Que
horas são?
Era
tarde ainda. Edith esperava pelo ônibus depois de sair do trabalho.
Era gerente da loja. Gostava de gerenciar e ensinar quem se
interessava em aprender tudo sobre pedras precisosas. As candidatas a
vendedoras chegavam sempre dispersas, cheias de sonhos, fantasias.
Não sabiam que para permanecer ali era preciso organização mental,
foco e supremacia de modos. Disciplina para ganhar poder e agradar
pessoas muito ricas. Confiantes e desconfiadas.
Não
era raro uma recém – contratada pondo se a chorar escondido.

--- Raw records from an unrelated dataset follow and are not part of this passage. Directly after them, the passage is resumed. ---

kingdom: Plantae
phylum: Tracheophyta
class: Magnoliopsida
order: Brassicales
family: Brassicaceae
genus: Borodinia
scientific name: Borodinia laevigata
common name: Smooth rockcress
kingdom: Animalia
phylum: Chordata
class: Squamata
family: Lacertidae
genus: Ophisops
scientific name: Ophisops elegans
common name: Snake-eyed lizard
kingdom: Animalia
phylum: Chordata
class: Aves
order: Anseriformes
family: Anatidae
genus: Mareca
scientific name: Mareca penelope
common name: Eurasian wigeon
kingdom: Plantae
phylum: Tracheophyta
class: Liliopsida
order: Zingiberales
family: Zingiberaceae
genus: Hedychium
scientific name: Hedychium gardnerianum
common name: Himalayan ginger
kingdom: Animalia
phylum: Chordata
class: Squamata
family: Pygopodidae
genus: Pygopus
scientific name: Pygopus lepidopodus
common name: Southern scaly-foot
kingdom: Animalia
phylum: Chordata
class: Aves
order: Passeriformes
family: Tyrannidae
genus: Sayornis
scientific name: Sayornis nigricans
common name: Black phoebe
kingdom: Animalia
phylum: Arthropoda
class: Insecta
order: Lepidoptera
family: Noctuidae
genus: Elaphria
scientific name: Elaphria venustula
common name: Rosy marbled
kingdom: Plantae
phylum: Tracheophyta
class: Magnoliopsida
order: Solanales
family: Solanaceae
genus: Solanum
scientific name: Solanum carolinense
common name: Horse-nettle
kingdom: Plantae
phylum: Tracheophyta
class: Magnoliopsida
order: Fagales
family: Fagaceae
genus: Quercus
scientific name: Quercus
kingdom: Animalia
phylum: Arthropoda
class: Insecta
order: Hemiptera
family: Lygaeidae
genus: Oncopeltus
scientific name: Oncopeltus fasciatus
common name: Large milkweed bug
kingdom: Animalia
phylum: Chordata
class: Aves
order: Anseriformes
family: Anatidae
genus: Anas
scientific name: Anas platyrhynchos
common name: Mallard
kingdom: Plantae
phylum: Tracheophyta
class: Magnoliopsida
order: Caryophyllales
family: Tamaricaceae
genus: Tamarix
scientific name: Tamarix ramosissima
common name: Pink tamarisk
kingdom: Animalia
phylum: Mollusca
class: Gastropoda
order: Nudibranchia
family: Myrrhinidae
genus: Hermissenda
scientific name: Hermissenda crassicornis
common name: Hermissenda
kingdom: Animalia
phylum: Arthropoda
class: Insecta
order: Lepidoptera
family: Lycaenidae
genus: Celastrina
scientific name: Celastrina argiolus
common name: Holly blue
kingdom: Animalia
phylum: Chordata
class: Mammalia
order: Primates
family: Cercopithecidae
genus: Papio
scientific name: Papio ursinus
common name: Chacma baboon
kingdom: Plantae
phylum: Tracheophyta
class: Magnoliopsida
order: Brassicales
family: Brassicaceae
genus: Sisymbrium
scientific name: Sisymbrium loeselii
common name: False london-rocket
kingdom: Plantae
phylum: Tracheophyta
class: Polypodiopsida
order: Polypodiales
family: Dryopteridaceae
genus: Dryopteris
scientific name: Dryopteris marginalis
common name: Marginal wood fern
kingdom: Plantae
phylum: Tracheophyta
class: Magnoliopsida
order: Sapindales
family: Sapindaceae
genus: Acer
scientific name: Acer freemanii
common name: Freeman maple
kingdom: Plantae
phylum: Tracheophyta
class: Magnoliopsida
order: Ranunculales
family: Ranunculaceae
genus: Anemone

Porque fizera pergunta tola e fora indiscreta. O tom mais humilde
para elogios soava invasivo, incorreto. Em geral eram dizimadas como
bichos peçonhentos com olhares de repúdio ou desprezo. Cabia a
Edith escolher e orientar para que não passassem por isso ou teria
ela mesma que corrigir, agir de imediato. Caso contrário, na semana
seguinte estaria à procura de uma nova candidata. Edith não era
indelicada com elas. Mas era seca, sem falsas delicadezas.
Era
dura, nunca cometera uma só descompostura na altura na voz, o tom
era sempre o mesmo. Contido e até suave, veludo. Não tinha
predileções, mas sabia pelo jeito delas andarem quem duraria mais
tempo. Às vezes faltava paciência, ela metia um analgésico ou dois
para dentro, massageava com o pulso como orientou aquele vizinho zen
budista e pronto. Nunca fora vista com qualquer expressão triste ou
alegre, era sempre Edith. Não rimava com palavras como "emoção"
ou "discontração".
Era de um profissionalismo impecável.
Consciente das obrigações, do seu papel que sempre conseguia
cumprir da melhor forma possível. Quase tive um troço quando soube
que morreu de um câncer. O que mais me lembrava Edith era sua
máxima: "É a pergunta quem dá início a tudo". Não
esqueço uma tarde de setembro. Meu aniversário. Não sei, ao certo,
por que Edith havia me escolhido, mas lá estava eu, vendedora da
joalheria. Uma garota faminta cruzou a porta. Para sorte dela, não
havia clientes. Edith já ia interceptá-la, quando mais rápida,
ela perguntou com dengo e carisma:
-
Tia, me dá um trocado? - Disse quase miando.
-
Não tenho idade para ser sua tia, e para sempre vou trocar algo com
você. Em minha bolsa há uma barra de chocolate, com leite e flocos
crocantes. É seu, se responder à seguinte pergunta: Sabe guardar um
segredo?
O
branco dos olhos na pele negra iluminados. Mesmo conhecendo há anos,
Edith, fiquei pasma com a velocidade com aquela menina aprendeu. Na
pergunta seguinte já era outra:
- Pode me dizer que horas são?
Eu
mesma aprendi muito trabalhando com Edith numa joalheiria da Rua
Nova.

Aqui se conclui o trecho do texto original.